start Extracted data

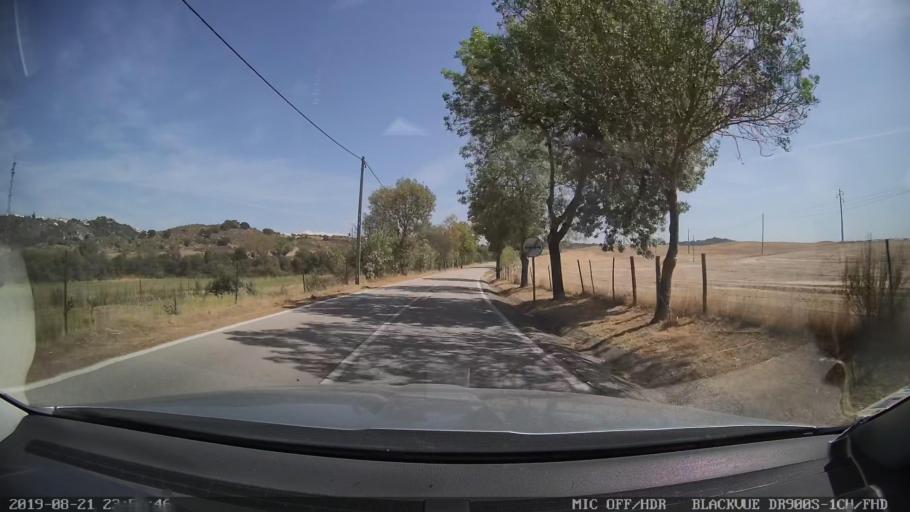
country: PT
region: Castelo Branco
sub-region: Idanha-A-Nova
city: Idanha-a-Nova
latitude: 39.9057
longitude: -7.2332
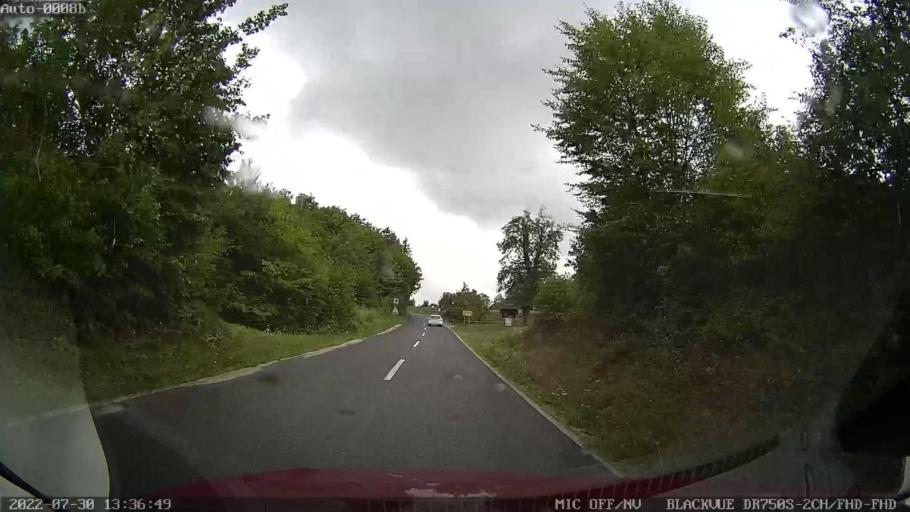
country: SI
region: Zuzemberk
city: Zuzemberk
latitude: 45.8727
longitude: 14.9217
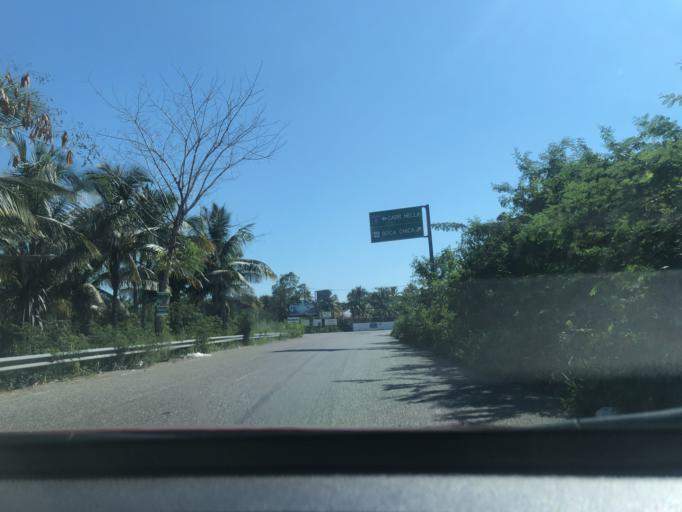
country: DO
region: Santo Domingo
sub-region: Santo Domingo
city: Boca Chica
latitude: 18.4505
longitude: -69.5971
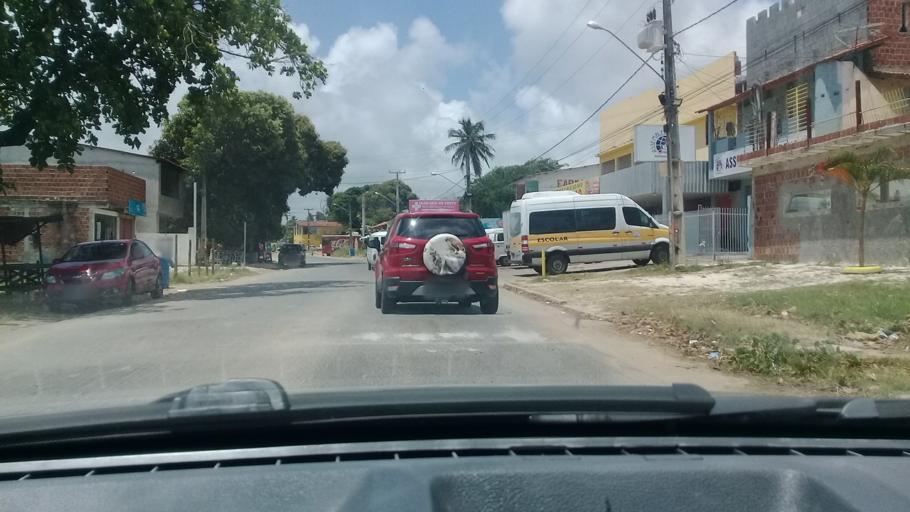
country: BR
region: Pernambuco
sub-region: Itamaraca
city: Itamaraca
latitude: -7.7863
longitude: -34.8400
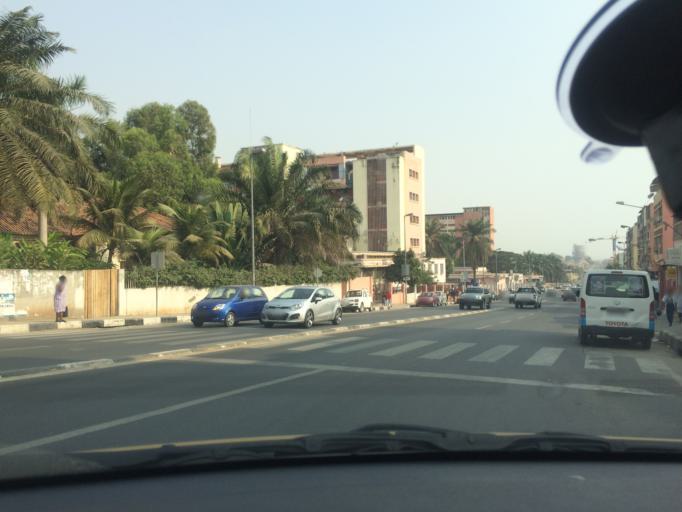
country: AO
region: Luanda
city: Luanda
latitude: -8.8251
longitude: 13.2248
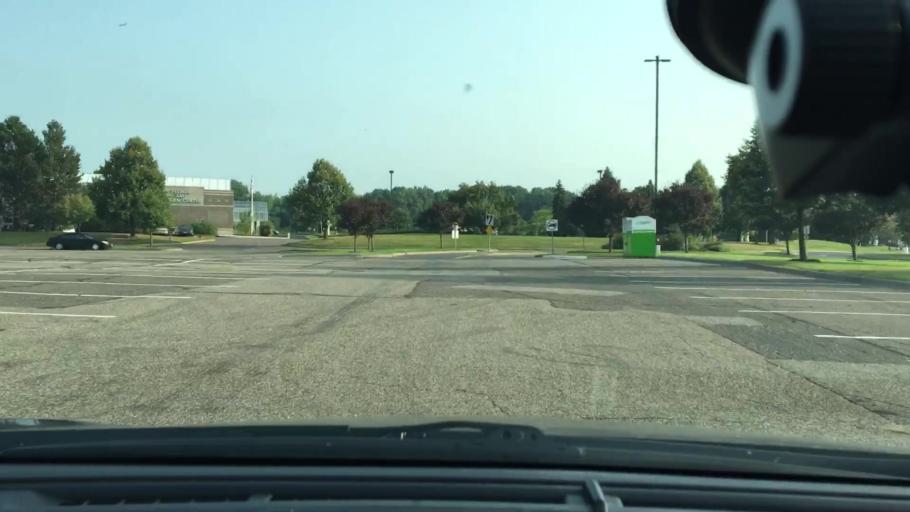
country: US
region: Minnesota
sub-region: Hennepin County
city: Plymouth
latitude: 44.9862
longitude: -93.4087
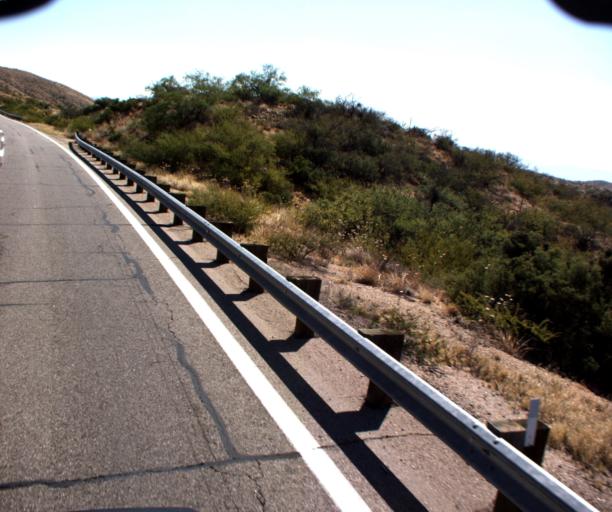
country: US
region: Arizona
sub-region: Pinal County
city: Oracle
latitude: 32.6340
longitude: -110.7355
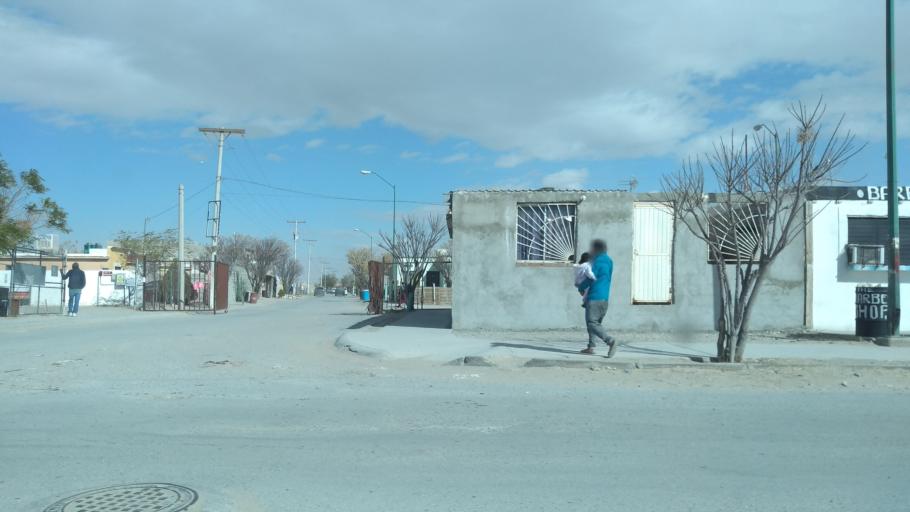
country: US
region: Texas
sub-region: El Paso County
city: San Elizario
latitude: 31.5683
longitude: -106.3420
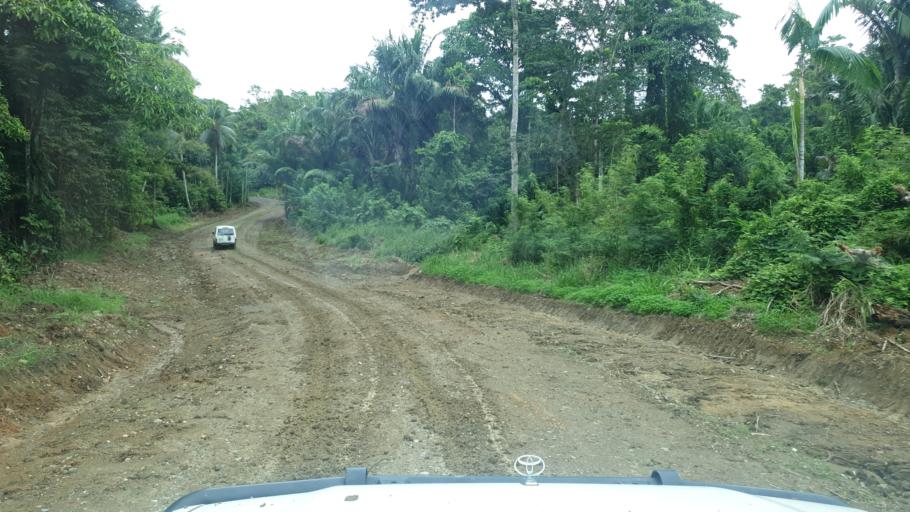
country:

end Extracted data

What this task involves: Copy all of the lines above word for word, leaving out the pictures.

Task solution:
country: PT
region: Castelo Branco
sub-region: Idanha-A-Nova
city: Idanha-a-Nova
latitude: 39.9057
longitude: -7.2332
country: SI
region: Zuzemberk
city: Zuzemberk
latitude: 45.8727
longitude: 14.9217
country: DO
region: Santo Domingo
sub-region: Santo Domingo
city: Boca Chica
latitude: 18.4505
longitude: -69.5971
country: BR
region: Pernambuco
sub-region: Itamaraca
city: Itamaraca
latitude: -7.7863
longitude: -34.8400
country: AO
region: Luanda
city: Luanda
latitude: -8.8251
longitude: 13.2248
country: US
region: Minnesota
sub-region: Hennepin County
city: Plymouth
latitude: 44.9862
longitude: -93.4087
country: US
region: Arizona
sub-region: Pinal County
city: Oracle
latitude: 32.6340
longitude: -110.7355
country: US
region: Texas
sub-region: El Paso County
city: San Elizario
latitude: 31.5683
longitude: -106.3420
country:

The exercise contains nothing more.